En ce qui concerne les deux autres parties du document (Application standards et Assets standards), leur contenu n’est pas révolutionnaire puisque les IVS se contentent de rappeler quelques règles spécifiques à d’autres standards ou normes et ne précisent la façon dont ils doivent être ajustés, le cas échéant.

Les IVS ont l’ambition d’être suivis par la majorité des évaluateurs dans le monde. Nul doute qu’en publiant des standards dans un fascicule de 125 pages téléchargeable sur Internet (au lieu du livre très épais et dense dans lequel étaient présentés les anciens standards), l’IVSC se donne les moyens de cette ambition.
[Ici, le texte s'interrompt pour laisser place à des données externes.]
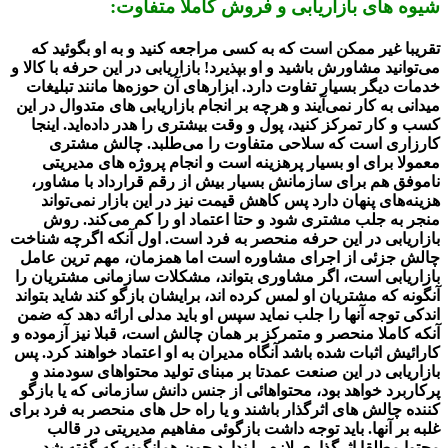
شیوه های بازاریابی و فروش کاملا متفاوت:
تقریبا غیر ممکن است که به کسی مراجعه کنید و به او بگوئید که
می‌توانید مشاورش باشید و او بپذیرد! بازاریابی در این حرفه با کالا و
خدمات دیگر بسیار تفاوت دارد. ابزارهای آن حوزه‌ها مانند تبلیغات
میدانی به کار نمی‌آیند و هرچه بر انجام بازاریابی های متدوال در این
کسب و کار تمرکز کنید، پول و وقت بیشتری را هدر داده‌اید. اینجا
کارزاری است که سلاحی متفاوت را می‌طلبد. چالش مشتری
معمولا برای او بسیار پرهزینه است و انجام پروژه های مدیریتی
ناموفق هم برای سازمانش بسیار بیش از رقم قرارداد با مشاور،
هزینه‌های پنهان دارد پس کاهش قیمت نیز در این بازار نمی‌تواند
منجر به جلب مشتری شود و حتا اعتماد او را کم می‌کند. روش
بازاریابی در این حرفه منحصر به فرد است. اول آنکه اگرچه شناخت
چالش جزئی از اجرای مشاوره است اما همزمان، مهم ترین عامل
بازاریابی است، اگر مشاوری بتواند، مشکلات سازمانی مشتریان را
آنگونه که مشتریان او لمس کرده اند، برایشان بازگو کند شاید بتواند
اندکی توجه آنها را جلب نماید سپس او باید مدلی ارائه دهد که ضمن
آنکه کاملا منحصر و متمرکز بر همان چالش است، قبلا نیز آزموده و
کارائیش اثبات شده باشد آنگاه مدیران به او اعتماد خواهند کرد. پس
بازاریابی در این صنعت عمدتا بر مبنای تولید محتواهای سودمند و
پرکاربرد خواهد بود، محتواهائی از جنس دانش سازمانی که یا بازگو
کننده چالش های اثرگذار باشند و یا راه حل های منحصر به فرد برای
غلبه بر آنها. باید توجه داشت بازگوئی مفاهیم مدیریتی در قالب
محتوا مطلقا اثرگذاری لازم را ندارد چون همانگونه که گفته شد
Mais ces principes sont particulièrement « high level » et ne peuvent pas aider les praticiens dans leurs tâches quotidiennes. Ce sera au Board Professionnel de l’IVSC de préparer des « guidances notes » plus détaillées et pratiques. Plusieurs sont en cours d’élaboration (cash flow actualisés, approche par les coûts) ou ont déjà été publiées (évaluation des actifs intangibles).


Note: l’auteur de ces lignes est membre de l’International Professionnal Board, organe de l’IVSC qui n’a pas participé à l’élaboration des standards, élaboration qui est de la compétence exclusive du Standards Board, organe indépendant.